Anne Chambers discusses how the above observation, in view of the present struggle for racial equality worldwide, seems as relevant today as when first written in 1836.

Lord Sligo, from Westport House, Co. Mayo, Ireland was appointed Governor General of Jamaica and the Cayman Islands in April 1834. While the importation of slaves from Africa had been abolished in 1807 slavery, the cornerstone of sugar production and profit, continued. Evangelical missionaries conveyed the horrors of slavery to the British public and in 1833 the government passed an Emancipation Act which Sligo was entrusted to implement in Jamaica.

The Emancipation Act, however, did not give immediate freedom to the slaves, who merely became ‘apprenticed’ to their masters for a further six years. Described as ‘slavery under another name’ the controversial ‘Apprenticeship System’ was nonetheless resisted by the Jamaican Plantocracy and by powerful commercial and political vested interests in Britain.

As the owner of two plantations on the island which he has inherited from his grandmother, Elizabeth Kelly, heiress of Denis Kelly from Co. Galway, former Chief Justice of Jamaica, the Jamaican planters expected Sligo to be on their side.  His objective, however, as he told them on his arrival as Governor General in April 1834, to establish a social system ‘absolved forever from the reproach of Slavery’ set them on a bitter collision course.

Kelly’s Estate

Sligo found the savagery of the slavery system he encountered personally abhorrent. From the flogging of field workers with cart whips, branding with hot iron, to the whipping of female slaves ‘the cruelties are past all idea,’ he told the Jamaican Assembly. ‘I call on you to put an end to conduct so repugnant to humanity.’

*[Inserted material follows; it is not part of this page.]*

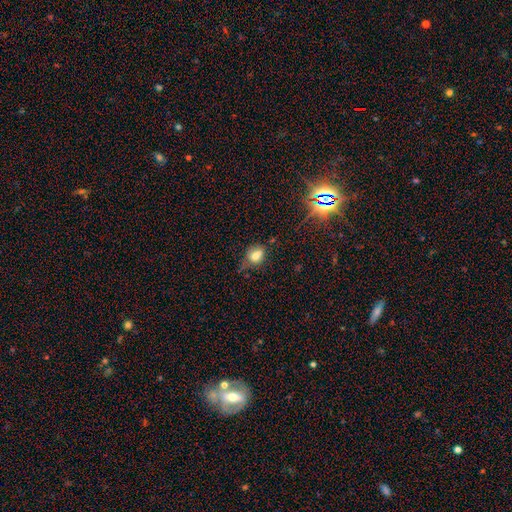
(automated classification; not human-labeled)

To counteract the worst excesses he maintained personal contact and control over the sixty Special Magistrates appointed to oversee the implementation of the new Apprenticeship System in the nine hundred plantations throughout the island. As he wrote to a friend

It is treason in Jamaica to talk of a Negro as a free man
or to speak to him or to give him any knowledge of the
extent to which the law protects him…

Much to the derision and indignation of their masters, and unprecedented in the colonies, to alleviate such inequality he personally ‘gave a patient hearing to the poorest Negro which might carry his grievance to Government House…’

Against opposition from the Jamaican parliament he advocated the education of the black population so they might extract maximum benefit from their future freedom. He supported the building of the first schools on the island, two of which he established on his own property. He was the first plantation owner to initiate a wage system for black workers on his own plantations and later, after emancipation, to divide his lands into small farms which were leased to the former slaves. His efforts to improve Jamaica’s infrastructure, land reclamation and better husbandry practices, as well as to steer the economy away from its dependence on sugar, lead to the establishment of Agricultural Societies of which he became patron.

His efforts on behalf of the majority black population were bitterly opposed by the planter-dominated Jamaican Assembly who accused him ‘of interpreting the laws ‘in favour of the negro’ and who, as Sligo noted, set out ‘to make Jamaica too hot to hold me’. Derisorily referring to him as ‘The Great Leviathan of Black Humanity’ they withdrew his salary and commenced a campaign of vilification against him in the Jamaican and British press. With the connivance of powerful commercial and political vested interests it resulted in his removal from office in 1836.

To the Jamaican black population, however, Sligo was their champion and protector as the pro-emancipation press on the island recorded:

The shout of fiendish triumph that sends Lord Sligo from the shores of the colony is the prelude to the acclamations that will hail him a DELIVERER of the human race, as a friend of suffering humanity, as one of the truest champions of liberty…’

In an unprecedented gesture the black population presented him with a magnificent silver candelabra inscribed:

‘in grateful remembrance they entertain of his unremitting efforts to alleviate their suffering and to redress their wrongs during his just and enlightened administration of the Government of the Island…’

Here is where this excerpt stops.